» TEXT UNDER STUDY:
>>

Finally, there is no ideal comparison group to the patients in the intervention arm. On the one hand, a comparison of patients who submitted eJournals in both arms adjusts for potential confounding due to factors that lead to eJournal submission in general, such as comfort with technology and willingness to communicate asynchronously with providers. However, the reasons why a patient may submit a medications eJournal are likely different than the reasons why a patient may submit an eJournal about family history or health maintenance. Specifically, patients who submit a medications eJournal are prescribed more medications than those who do not, and they may be more likely to have potentially harmful medication discrepancies, an effect not seen among those offered a health maintenance eJournal. This is why we instead chose to match patients based on visit date, visit type, and comparable practice. In the secondary analysis of eJournal submitters only, the effects of the intervention on medication discordance were virtually identical to the main effects; the loss of statistical significance in discrepancies with potential for severe harm may reflect the difference described above between eJournal submitters and non-submitters in the different study arms, a loss of statistical power, unmeasured confounding, or a combination of these factors.
Future work is needed to increase patient enrollment in PHRs and to close the well-documented ‘digital divide’ between users and non-users of HIT.22
Improvements to the design of the patient side of the application might further increase submission of eJournals. Further work is also needed to better integrate the Medications Module with provider workflow, perhaps with further improvements to the PCP side of the application (eg, prompting review of the module from the EMR notes screen) and through changes in practice design (eg, team-based care in which other clinical staff members review medications eJournal information with patients prior to final vetting of the information by PCPs). Issues of provider expectations, training, and buy-in would also need to be addressed to maximize the effectiveness of the intervention. From a research standpoint, larger studies conducted in various healthcare systems and using multiple EHR/PHR platforms would establish the role of this kind of technology with greater generalizability.
In conclusion, when used, an interactive tool within a PHR focused on medications was able to decrease the discordance of documented and patient-reported medication regimens and reduce discrepancies with potential for severe harm. This technology shows promise, and further studies should be conducted integrating this kind of tool into other EHR platforms and evaluating its effects on medication safety.

<<

» ABOUT THIS TASK: List every criterion the text on the medications eJournal says was used to match patients. The data that follow are separate material and have no connection to the text on the medications eJournal.

» DATA SUPPLIED:
>>

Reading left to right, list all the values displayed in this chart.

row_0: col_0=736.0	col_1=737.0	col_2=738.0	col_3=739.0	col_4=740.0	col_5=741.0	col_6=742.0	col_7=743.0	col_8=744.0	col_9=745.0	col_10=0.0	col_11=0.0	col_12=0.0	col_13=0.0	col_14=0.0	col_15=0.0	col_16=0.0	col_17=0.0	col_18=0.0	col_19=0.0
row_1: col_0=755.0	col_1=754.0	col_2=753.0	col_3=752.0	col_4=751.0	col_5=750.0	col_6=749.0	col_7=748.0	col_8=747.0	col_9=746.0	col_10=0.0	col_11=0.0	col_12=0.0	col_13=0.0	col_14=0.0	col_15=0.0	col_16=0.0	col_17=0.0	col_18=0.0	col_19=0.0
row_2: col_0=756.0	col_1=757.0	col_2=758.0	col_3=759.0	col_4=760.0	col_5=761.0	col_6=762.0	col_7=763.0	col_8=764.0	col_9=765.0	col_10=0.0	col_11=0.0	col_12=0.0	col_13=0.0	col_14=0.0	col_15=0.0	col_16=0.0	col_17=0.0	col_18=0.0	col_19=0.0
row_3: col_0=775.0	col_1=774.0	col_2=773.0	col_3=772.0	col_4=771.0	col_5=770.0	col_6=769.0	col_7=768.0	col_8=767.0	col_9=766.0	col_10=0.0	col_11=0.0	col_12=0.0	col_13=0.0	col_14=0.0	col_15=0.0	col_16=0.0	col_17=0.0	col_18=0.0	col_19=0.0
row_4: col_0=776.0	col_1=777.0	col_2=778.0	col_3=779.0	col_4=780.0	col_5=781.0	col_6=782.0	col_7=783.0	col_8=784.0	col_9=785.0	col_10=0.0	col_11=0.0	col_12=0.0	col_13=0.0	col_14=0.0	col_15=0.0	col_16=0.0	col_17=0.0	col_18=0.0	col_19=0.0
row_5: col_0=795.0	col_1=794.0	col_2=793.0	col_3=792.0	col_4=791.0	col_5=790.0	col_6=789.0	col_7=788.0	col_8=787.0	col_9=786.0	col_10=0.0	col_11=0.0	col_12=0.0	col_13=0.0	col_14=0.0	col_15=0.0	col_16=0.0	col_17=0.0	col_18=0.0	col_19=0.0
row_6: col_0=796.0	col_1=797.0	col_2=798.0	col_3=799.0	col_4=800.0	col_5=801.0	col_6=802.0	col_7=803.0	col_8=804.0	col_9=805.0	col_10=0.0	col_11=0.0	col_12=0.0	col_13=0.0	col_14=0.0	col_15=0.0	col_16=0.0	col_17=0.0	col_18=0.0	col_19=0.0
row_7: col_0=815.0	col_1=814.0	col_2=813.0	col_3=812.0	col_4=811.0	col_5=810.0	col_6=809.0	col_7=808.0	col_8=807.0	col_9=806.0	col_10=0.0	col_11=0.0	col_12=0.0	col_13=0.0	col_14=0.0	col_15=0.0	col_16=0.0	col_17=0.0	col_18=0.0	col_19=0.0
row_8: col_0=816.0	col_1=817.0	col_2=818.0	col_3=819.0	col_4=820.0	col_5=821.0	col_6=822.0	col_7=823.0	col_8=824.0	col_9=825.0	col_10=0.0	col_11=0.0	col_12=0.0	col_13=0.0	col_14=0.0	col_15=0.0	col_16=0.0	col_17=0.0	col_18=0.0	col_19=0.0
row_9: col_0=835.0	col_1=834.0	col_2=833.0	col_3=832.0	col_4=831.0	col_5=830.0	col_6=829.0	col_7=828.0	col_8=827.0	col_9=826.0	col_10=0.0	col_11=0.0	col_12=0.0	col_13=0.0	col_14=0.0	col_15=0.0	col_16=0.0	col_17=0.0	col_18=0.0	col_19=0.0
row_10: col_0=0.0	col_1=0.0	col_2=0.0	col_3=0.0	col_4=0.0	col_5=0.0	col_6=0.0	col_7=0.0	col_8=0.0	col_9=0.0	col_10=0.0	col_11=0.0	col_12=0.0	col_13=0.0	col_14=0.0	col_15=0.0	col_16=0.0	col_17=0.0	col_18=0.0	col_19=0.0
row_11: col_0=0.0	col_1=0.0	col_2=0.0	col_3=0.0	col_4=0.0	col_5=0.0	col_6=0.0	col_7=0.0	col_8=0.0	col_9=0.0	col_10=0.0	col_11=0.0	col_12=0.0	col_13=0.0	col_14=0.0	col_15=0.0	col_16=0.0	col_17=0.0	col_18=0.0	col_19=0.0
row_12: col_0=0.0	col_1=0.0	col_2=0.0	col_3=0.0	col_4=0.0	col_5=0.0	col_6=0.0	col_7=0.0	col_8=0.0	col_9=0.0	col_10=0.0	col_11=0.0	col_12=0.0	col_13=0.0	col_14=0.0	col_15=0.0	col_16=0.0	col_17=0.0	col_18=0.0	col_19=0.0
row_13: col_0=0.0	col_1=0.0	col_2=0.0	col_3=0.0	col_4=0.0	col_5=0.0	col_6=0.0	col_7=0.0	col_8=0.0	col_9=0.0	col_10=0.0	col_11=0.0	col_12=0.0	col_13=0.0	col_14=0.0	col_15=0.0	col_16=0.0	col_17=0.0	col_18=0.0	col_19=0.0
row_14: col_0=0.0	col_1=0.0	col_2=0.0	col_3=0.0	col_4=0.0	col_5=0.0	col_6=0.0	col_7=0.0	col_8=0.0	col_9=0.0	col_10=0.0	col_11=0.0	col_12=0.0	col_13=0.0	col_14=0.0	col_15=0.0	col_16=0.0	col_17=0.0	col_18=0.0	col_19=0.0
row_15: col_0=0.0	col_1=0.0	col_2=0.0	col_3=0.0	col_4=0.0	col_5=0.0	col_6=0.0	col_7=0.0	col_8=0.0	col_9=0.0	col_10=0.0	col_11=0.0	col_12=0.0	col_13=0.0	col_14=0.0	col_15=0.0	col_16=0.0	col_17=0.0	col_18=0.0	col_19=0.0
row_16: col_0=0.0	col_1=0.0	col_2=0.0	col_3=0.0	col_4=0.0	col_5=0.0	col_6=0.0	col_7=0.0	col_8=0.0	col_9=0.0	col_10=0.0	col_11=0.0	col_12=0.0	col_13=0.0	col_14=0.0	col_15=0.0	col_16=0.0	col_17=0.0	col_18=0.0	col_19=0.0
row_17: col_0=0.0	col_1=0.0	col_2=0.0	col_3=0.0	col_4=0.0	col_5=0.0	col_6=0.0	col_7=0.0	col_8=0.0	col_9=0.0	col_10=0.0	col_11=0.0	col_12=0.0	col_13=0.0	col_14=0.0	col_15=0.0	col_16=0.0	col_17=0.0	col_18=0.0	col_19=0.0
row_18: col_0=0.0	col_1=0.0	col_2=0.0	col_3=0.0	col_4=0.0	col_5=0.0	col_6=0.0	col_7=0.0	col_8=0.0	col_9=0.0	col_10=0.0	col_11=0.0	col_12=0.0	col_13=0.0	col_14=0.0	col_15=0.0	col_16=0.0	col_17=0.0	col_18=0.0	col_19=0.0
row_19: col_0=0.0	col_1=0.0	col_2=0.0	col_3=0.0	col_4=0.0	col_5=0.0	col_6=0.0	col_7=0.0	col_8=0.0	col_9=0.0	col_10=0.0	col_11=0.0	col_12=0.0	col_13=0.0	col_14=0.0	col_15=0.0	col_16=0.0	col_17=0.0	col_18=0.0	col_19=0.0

<<

» FINISHED EXERCISE:
- Visit date
- Visit type
- Comparable practice